Thursday April 18th, 2024 6:10AM

Can we all get along? For most, the answer is yes

By Staff
As the nation marks the 50th anniversary of the March on Washington today, a new study finds that race relations in the United States are a work in progress, as always, but most blacks, whites and Hispanics say they get along reasonably well with each other.

In the Pew Research Center's recent report on race in America, 81% of whites and 73% of blacks say those two groups get along "very" or "pretty" well. When the same question was asked six years ago, 77% of whites and 69% of blacks said their groups generally got along well together.

Similarly, about the same share of whites (77%) and Hispanics (74%) said their groups got along well - as they did six years ago, when the figures were 70% and 71%, respectively.

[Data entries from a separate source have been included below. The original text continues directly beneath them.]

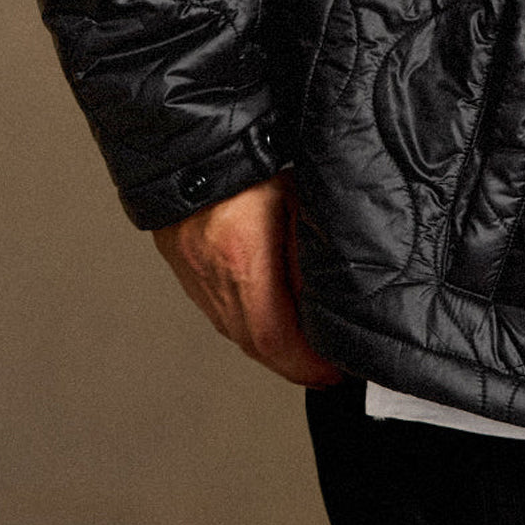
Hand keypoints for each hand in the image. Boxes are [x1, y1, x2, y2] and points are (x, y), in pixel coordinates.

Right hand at [153, 169, 342, 388]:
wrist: (189, 151)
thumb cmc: (244, 166)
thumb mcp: (294, 198)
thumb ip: (313, 244)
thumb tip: (334, 292)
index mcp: (243, 262)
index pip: (277, 340)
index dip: (308, 365)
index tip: (335, 372)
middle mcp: (216, 284)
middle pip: (258, 346)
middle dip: (296, 363)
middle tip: (328, 367)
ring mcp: (199, 284)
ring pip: (240, 333)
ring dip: (275, 347)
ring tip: (308, 347)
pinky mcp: (191, 276)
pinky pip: (225, 314)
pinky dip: (253, 325)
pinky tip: (275, 317)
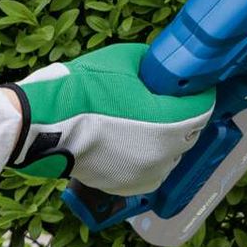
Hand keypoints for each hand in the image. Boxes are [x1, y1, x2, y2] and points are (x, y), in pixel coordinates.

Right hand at [3, 43, 214, 195]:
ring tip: (151, 120)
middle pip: (192, 132)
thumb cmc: (86, 87)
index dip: (201, 93)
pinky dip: (150, 156)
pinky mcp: (125, 186)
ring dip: (170, 138)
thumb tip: (169, 68)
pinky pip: (151, 170)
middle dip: (186, 114)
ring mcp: (144, 173)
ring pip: (173, 154)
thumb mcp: (128, 60)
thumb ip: (157, 66)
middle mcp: (162, 153)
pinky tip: (136, 140)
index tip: (195, 85)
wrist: (42, 121)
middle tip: (172, 99)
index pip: (204, 108)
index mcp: (168, 121)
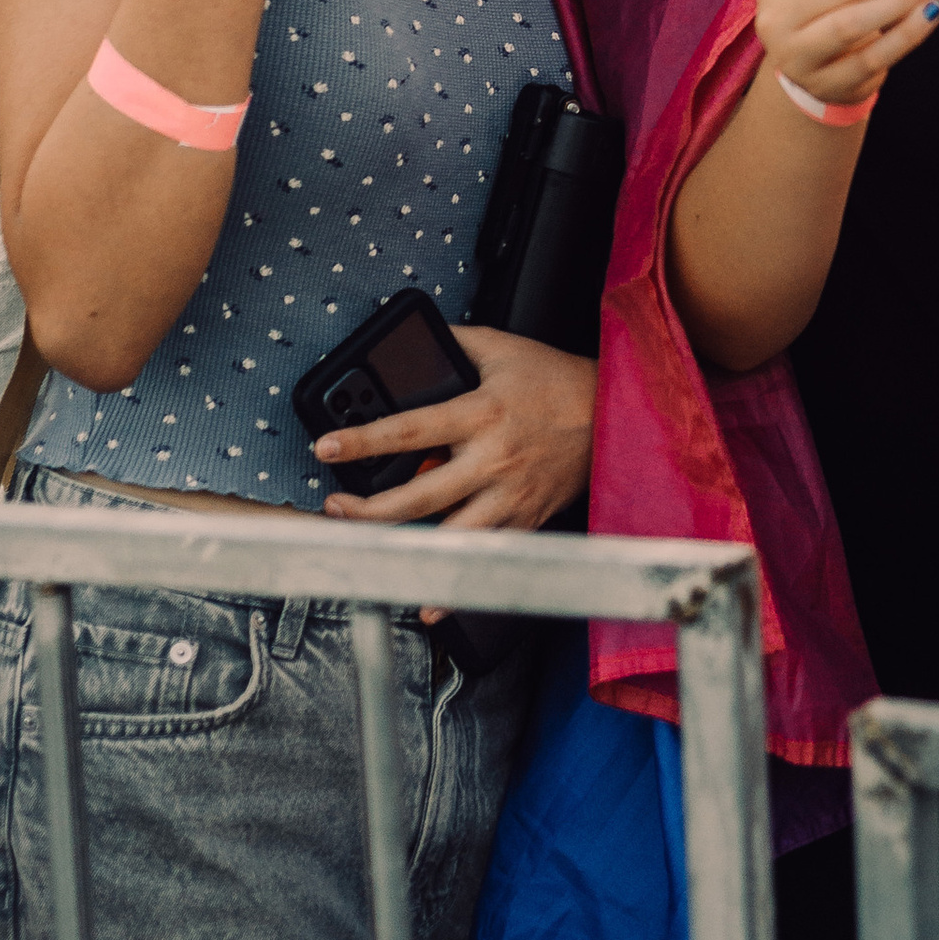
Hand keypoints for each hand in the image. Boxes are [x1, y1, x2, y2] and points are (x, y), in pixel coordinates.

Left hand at [316, 324, 595, 586]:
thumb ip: (455, 342)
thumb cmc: (556, 381)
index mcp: (482, 413)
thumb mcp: (503, 348)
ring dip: (401, 548)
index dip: (363, 441)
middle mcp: (493, 460)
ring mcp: (509, 497)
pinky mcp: (524, 521)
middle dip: (367, 510)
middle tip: (334, 509)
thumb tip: (414, 338)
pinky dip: (454, 587)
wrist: (612, 414)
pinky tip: (427, 600)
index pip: (410, 429)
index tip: (326, 447)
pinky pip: (484, 560)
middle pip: (419, 497)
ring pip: (447, 537)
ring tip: (364, 547)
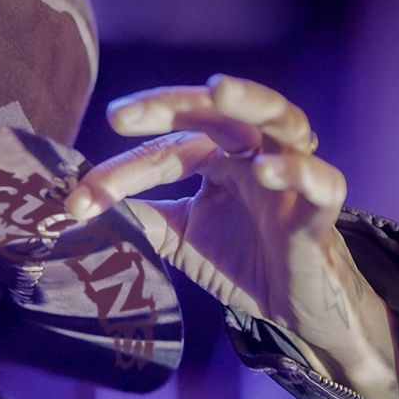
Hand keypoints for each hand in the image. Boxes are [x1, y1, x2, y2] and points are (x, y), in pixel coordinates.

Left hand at [65, 74, 398, 398]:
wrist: (295, 308)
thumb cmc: (242, 260)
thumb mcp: (180, 237)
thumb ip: (141, 216)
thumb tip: (82, 206)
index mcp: (219, 157)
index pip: (166, 148)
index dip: (120, 172)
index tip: (77, 200)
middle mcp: (255, 154)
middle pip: (219, 112)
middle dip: (171, 105)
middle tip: (121, 114)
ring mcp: (290, 179)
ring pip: (282, 121)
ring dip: (252, 102)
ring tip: (218, 90)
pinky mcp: (319, 213)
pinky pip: (320, 183)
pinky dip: (297, 172)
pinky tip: (268, 169)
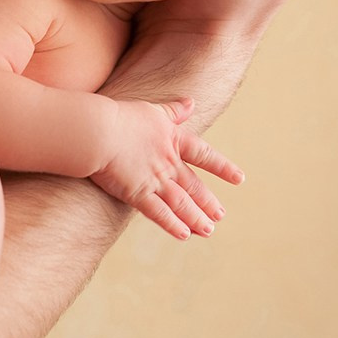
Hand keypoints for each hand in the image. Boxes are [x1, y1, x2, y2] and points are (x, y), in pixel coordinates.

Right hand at [90, 97, 243, 239]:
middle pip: (194, 185)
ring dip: (196, 217)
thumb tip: (192, 103)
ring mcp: (154, 180)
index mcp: (173, 140)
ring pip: (181, 203)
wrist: (98, 131)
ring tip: (208, 230)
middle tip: (220, 216)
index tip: (239, 178)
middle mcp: (168, 162)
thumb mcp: (152, 109)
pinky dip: (173, 224)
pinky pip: (159, 213)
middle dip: (208, 202)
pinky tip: (184, 234)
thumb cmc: (122, 117)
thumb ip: (173, 110)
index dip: (222, 167)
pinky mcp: (137, 194)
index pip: (203, 154)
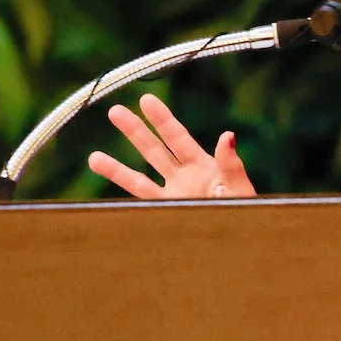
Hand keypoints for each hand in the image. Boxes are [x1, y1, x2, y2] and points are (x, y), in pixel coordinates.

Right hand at [87, 93, 255, 199]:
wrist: (243, 241)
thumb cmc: (248, 212)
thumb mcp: (241, 187)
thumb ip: (231, 164)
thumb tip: (227, 135)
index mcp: (203, 166)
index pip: (177, 137)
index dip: (161, 119)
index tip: (145, 100)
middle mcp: (184, 179)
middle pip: (154, 150)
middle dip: (134, 131)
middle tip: (114, 111)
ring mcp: (174, 197)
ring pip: (140, 179)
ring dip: (116, 169)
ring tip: (92, 158)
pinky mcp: (168, 215)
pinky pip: (142, 204)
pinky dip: (125, 198)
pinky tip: (111, 196)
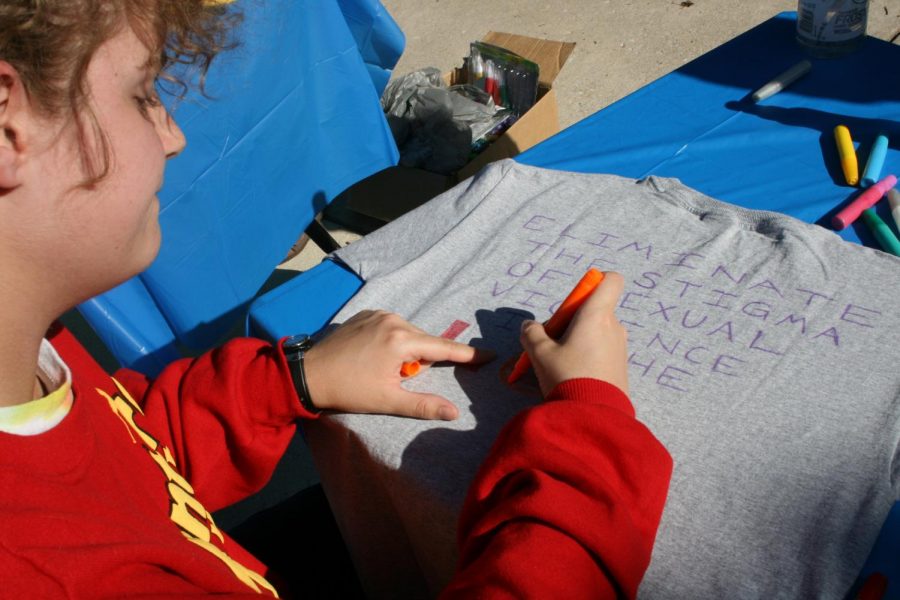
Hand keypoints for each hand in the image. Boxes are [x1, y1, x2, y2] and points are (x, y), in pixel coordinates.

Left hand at [303, 310, 494, 419]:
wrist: (308, 374)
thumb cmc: (349, 390)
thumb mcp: (388, 401)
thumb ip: (423, 405)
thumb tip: (454, 412)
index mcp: (401, 340)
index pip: (444, 348)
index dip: (468, 354)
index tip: (490, 355)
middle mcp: (393, 320)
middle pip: (424, 342)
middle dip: (420, 361)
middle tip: (398, 380)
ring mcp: (378, 313)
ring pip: (408, 334)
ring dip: (406, 351)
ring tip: (382, 370)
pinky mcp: (366, 313)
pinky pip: (391, 326)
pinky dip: (392, 341)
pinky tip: (374, 356)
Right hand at [519, 272, 627, 396]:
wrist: (593, 416)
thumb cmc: (566, 376)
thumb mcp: (539, 353)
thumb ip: (532, 333)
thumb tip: (529, 326)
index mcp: (597, 315)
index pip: (611, 280)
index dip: (596, 281)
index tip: (576, 300)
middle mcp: (614, 326)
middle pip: (595, 309)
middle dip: (574, 319)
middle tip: (554, 341)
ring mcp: (620, 346)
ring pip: (598, 331)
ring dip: (580, 338)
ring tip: (561, 362)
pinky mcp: (621, 366)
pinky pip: (603, 349)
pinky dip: (589, 354)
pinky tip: (574, 375)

But there remain several areas where perceptions about intergroup relations differ significantly. And in some instances, respondents from one group say they simply don't know enough about one or both of the other groups to express an opinion.

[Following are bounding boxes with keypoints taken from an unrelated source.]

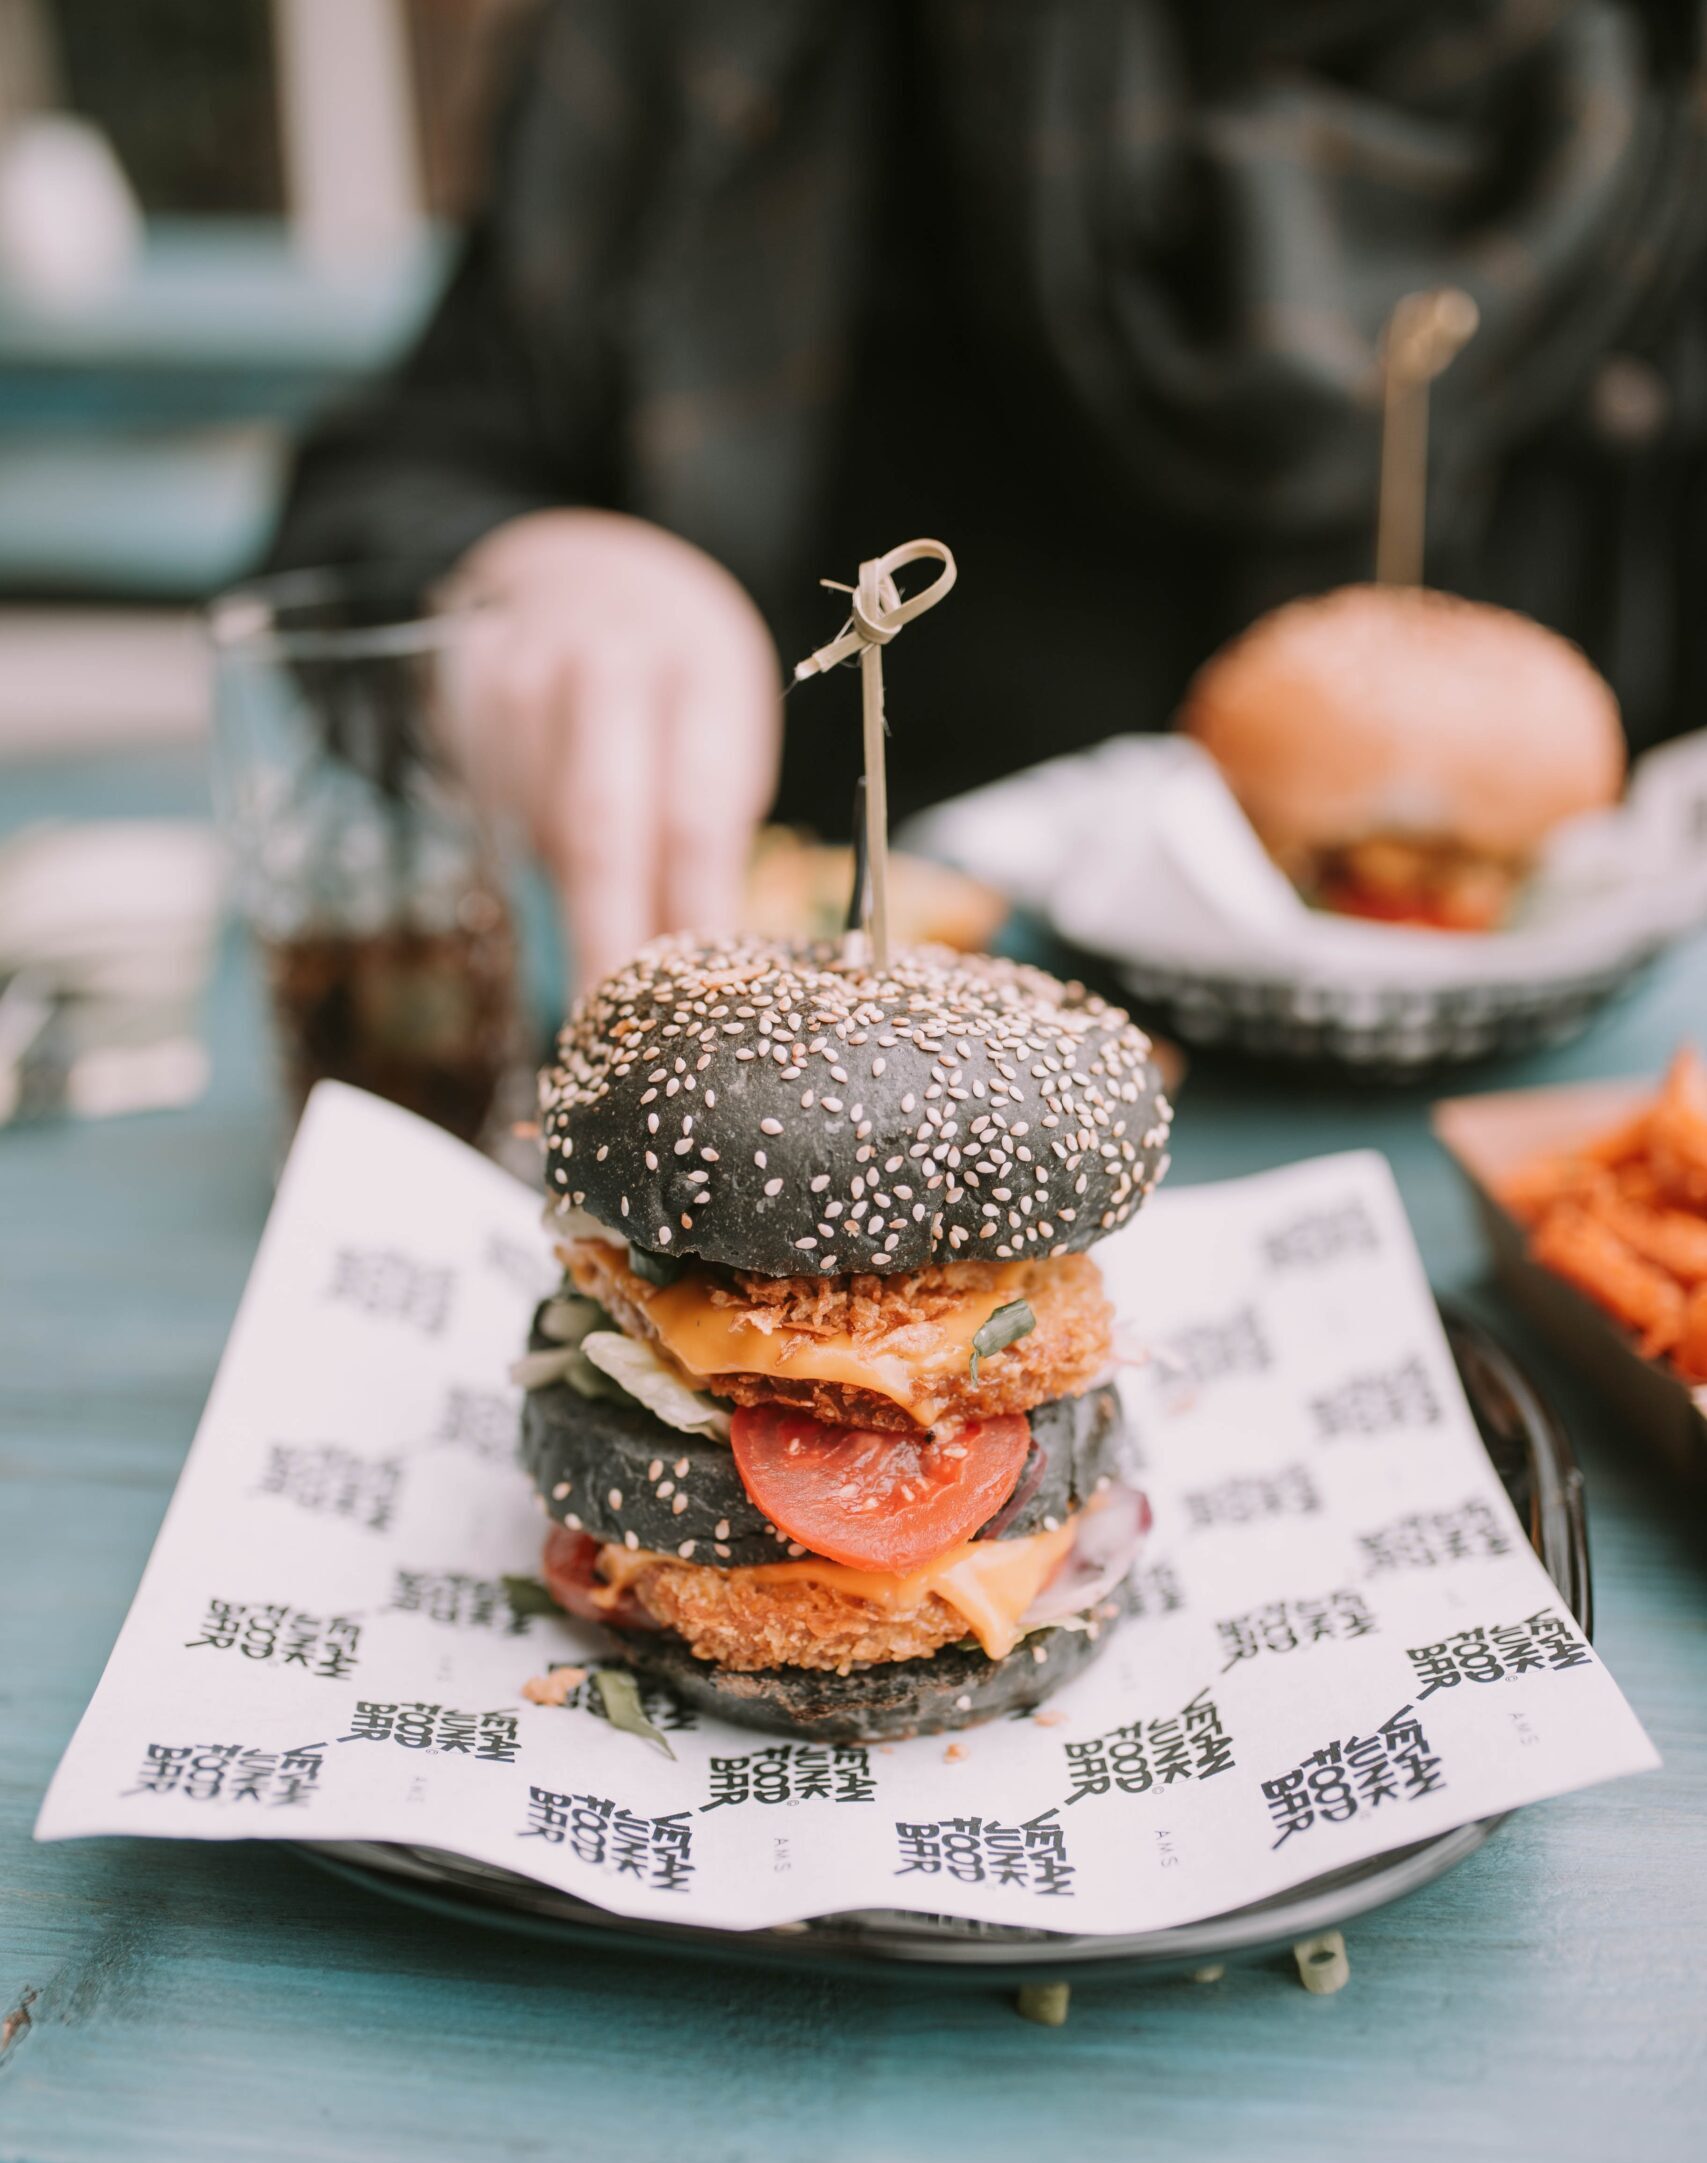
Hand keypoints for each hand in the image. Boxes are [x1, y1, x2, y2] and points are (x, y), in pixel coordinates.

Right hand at [445, 510, 780, 985]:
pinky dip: (518, 859)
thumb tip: (701, 971)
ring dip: (561, 905)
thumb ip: (706, 842)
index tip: (677, 1003)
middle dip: (601, 938)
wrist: (586, 572)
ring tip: (590, 969)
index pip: (690, 817)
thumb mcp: (722, 738)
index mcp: (697, 673)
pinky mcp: (457, 692)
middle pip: (596, 829)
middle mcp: (603, 662)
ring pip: (533, 825)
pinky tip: (540, 883)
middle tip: (605, 1026)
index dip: (681, 920)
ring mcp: (517, 670)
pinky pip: (484, 803)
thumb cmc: (678, 681)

For instance, whites' view of black-white relations is not only significantly more positive than that of blacks but of Hispanics as well. (Only 60% of Hispanics said blacks and whites generally get along well, versus 36% who said they didn't). While 78% of African-Americans say blacks and Hispanics get along well, only 61% of Hispanics agreed. (In the 2007 survey, 70% of blacks and 57% of Hispanics said their two groups generally got along well.)

Whites have a less positive view of black-Hispanic relations than did blacks and Hispanics themselves, with only 48% saying they generally got along well. However, that result likely was skewed by the 22% of whites who said they didn't know enough about black-Hispanic relations to answer the question.

And, while blacks were less likely than whites or Hispanics to positively characterize relations between those two groups (only 64% of blacks said whites and Hispanics generally got along well), 12% said they didn't know enough to express an opinion.

Those relatively high "don't know" percentages for whites and blacks are both down from six years ago: Back then, 29% of whites declined to opine on black-Hispanic relations, and 20% of blacks said the same thing about white-Hispanic relations.